BLOOMBERG FILE PHOTO/CHRIS RATCLIFFE
ROBERT W. SHIELDS, chairman of the Deepwater Resistance political action committee that has opposed Deepwater Wind's Block Island Wind Farm, has filed a complaint in R.I. Superior Court claiming the Coastal Resources Management Council violated its regulations by blocking testimony on the project's economic impact during public hearings in February.
Posted 7/22/14

(Updated, July 23, 10:09 a.m.)

PROVIDENCE – Robert W. Shields, chairman of Narragansett-based political action committee Deepwater Resistance, has filed a complaint in R.I. Superior Court against the R.I. Coastal Resources Management Council and Deepwater Wind LLC, claiming the CRMC did not adequately review the economic impact of the proposed Block Island Wind Farm and mishandled public hearings on the matter.

The complaint filed on July 11 centers on Shields’ testimony at a CRMC subcommittee hearing on Feb. 27, when he alleges the subcommittee members prevented him and two other individuals from testifying on the potential negative economic impact of the wind farm, while proponents of Deepwater Wind were allowed to comment on project costs and economics without interruption.

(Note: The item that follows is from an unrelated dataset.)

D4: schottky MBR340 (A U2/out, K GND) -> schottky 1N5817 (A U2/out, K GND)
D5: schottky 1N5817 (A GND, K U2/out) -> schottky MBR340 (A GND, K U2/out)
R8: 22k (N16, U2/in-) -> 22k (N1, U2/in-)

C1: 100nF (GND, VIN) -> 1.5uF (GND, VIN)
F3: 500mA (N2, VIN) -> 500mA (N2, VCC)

“This wind farm proposal is without a doubt the most far reaching matter ever to come before the CRMC,” Shields wrote in the complaint. “Since the very first [R.I. Public Utilities Commission] hearing on this proposal in 2010, the process has revealed every indication of having been fast tracked by the executive, legislative and regulatory agencies of state government to the detriment of adequate review and scrutiny.”

Shields maintains that the CRMC is obligated to hear and evaluate socioeconomic testimony, and that in failing to do so the agency violated the stipulations of its own Ocean Special Area Management Plan regulations and neglected due diligence on the matter of the Block Island Wind Farm.

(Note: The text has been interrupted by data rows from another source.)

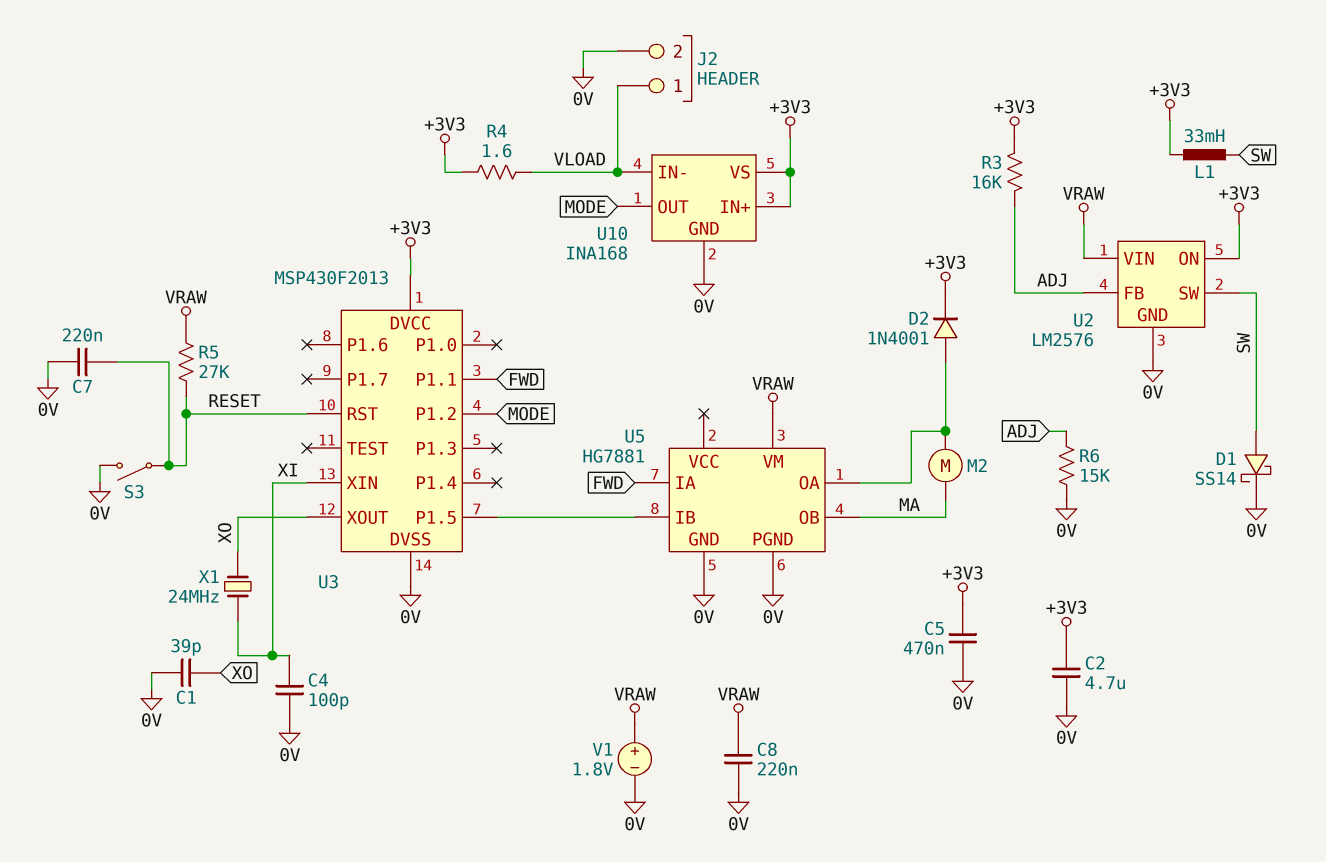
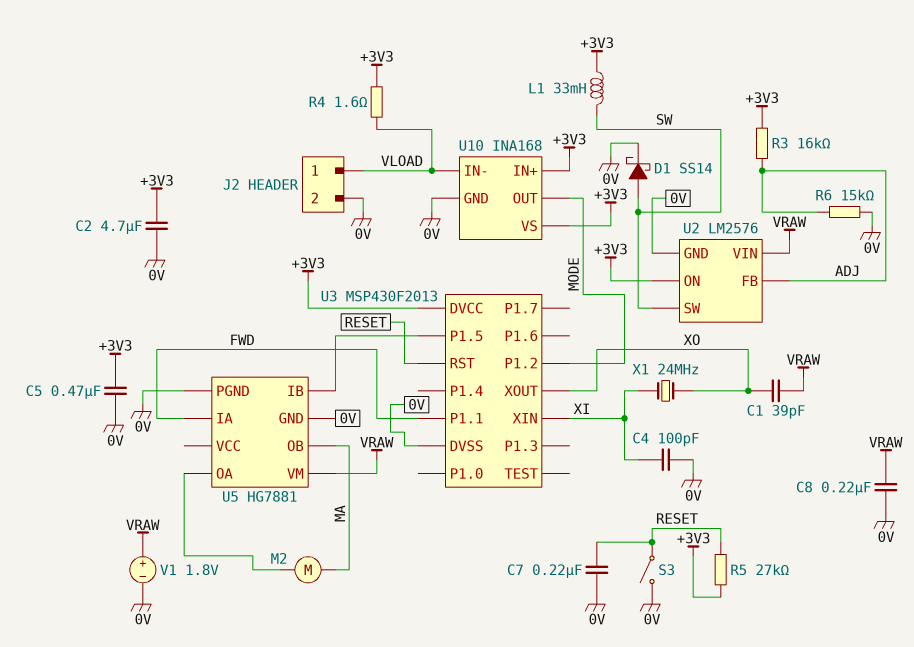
C1: 39pF (0V, XO) -> 39pF (VRAW, XO)
D2: diode 1N4001 (A U5/OA, K +3V3) -> none
R5: 27k (RESET, VRAW) -> 27k (+3V3, RESET)

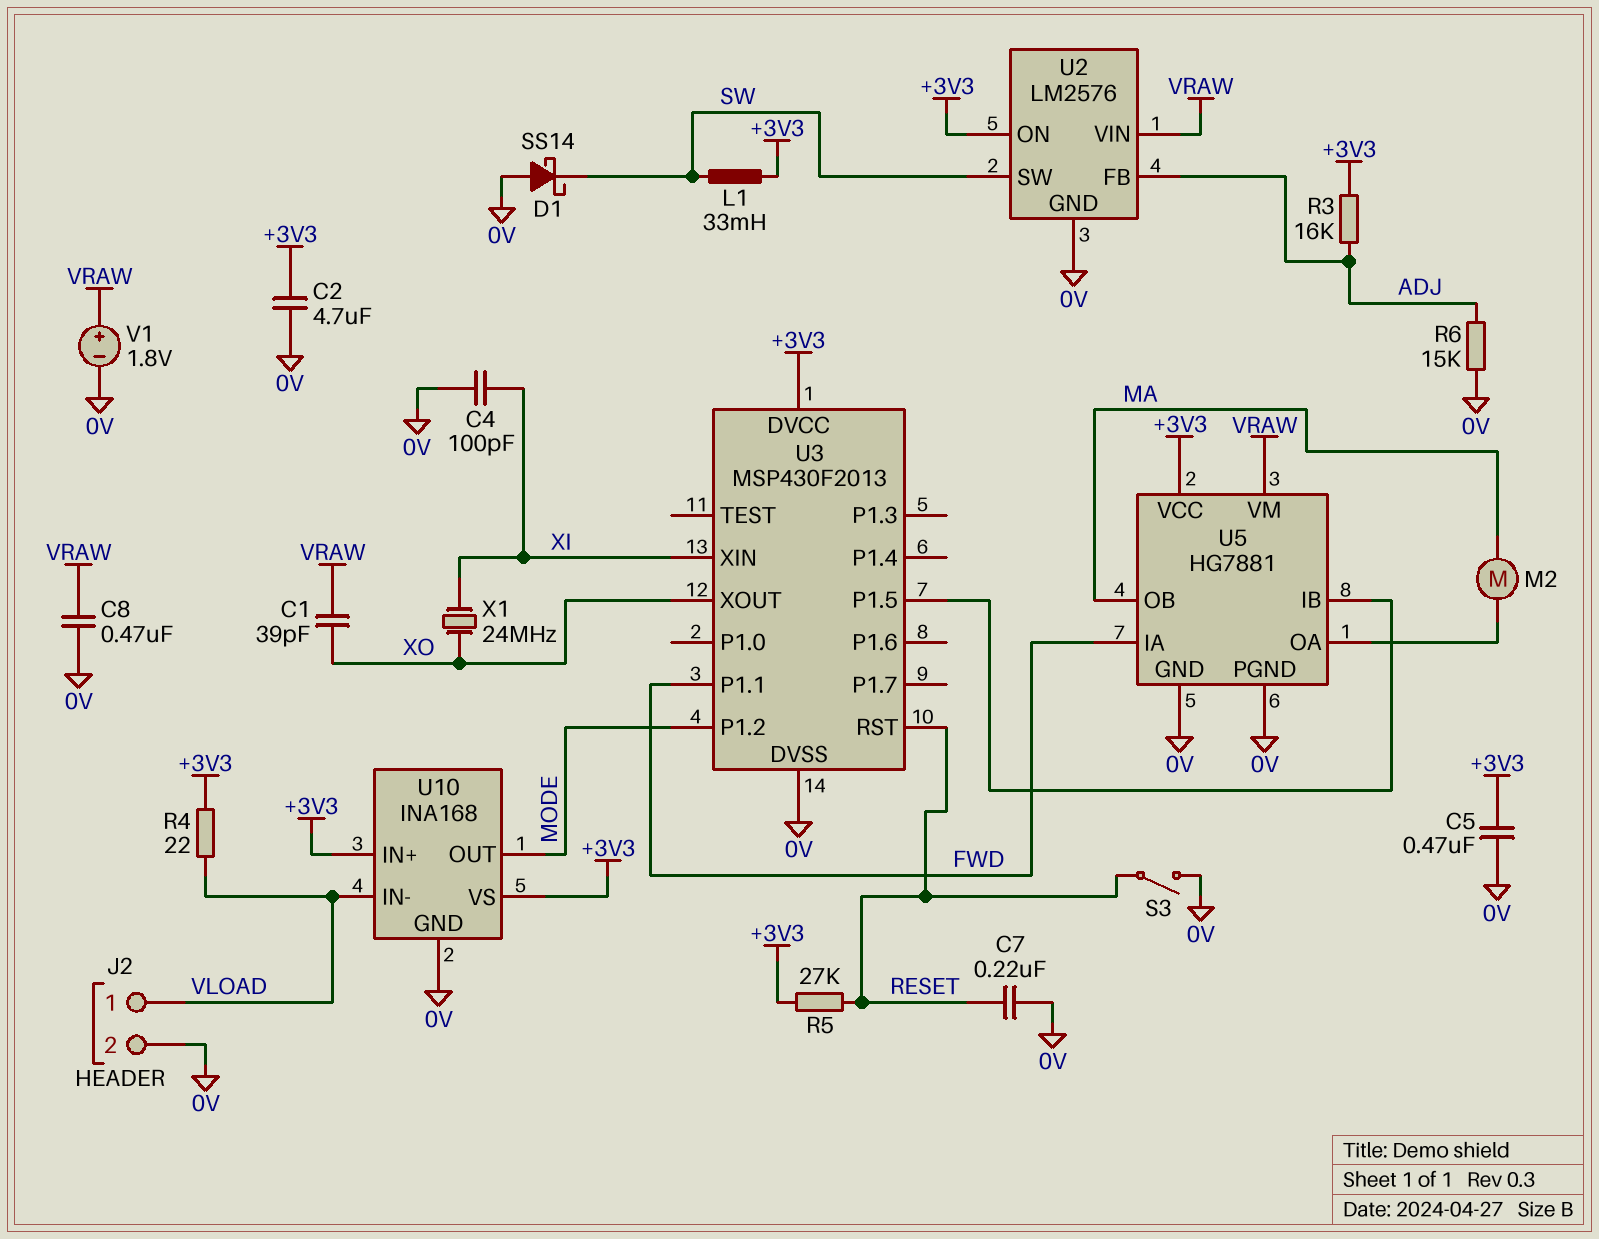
C8: 220nF (0V, VRAW) -> 470nF (0V, VRAW)
D1: schottky SS14 (A SW, K 0V) -> schottky SS14 (A 0V, K SW)
R4: 1.6 (+3V3, VLOAD) -> 22 (+3V3, VLOAD)
U5 pin VCC: none -> +3V3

Furthermore, Shields states, the CRMC violated his own civil liberties by blocking his full testimony at the public hearings.

In his complaint, Shields asks the court to mandate that the CRMC draft a new staff report on the Block Island Wind Farm including the socioeconomic impact of the project, and also to require that Deepwater Wind amend its operational plan to correct “ambiguities” and add turbine operating data that will inform a new round of hearings that Shields requests be held.

Jeffrey Grybowski, CEO of Deepwater Wind, called Shields’ appeal “frivolous and nothing but a blatant attempt to slow this important clean energy project.”

“This appeal doesn’t impact our project plans one bit,” Grybowski added. “We are proceeding with the Block Island Wind Farm at full speed. Our legal team is now preparing a full response to the appeal and we are very confident that the court will reject this baseless complaint.”

Laura Dwyer, a spokeswoman for the CRMC, said the agency cannot comment on pending litigation but is reviewing Shields’ appeal. Deepwater Wind has advised the CRMC that they would like to schedule a conference with the judge to determine scheduling, and the CRMC will also be there to enter an appearance, Dwyer said.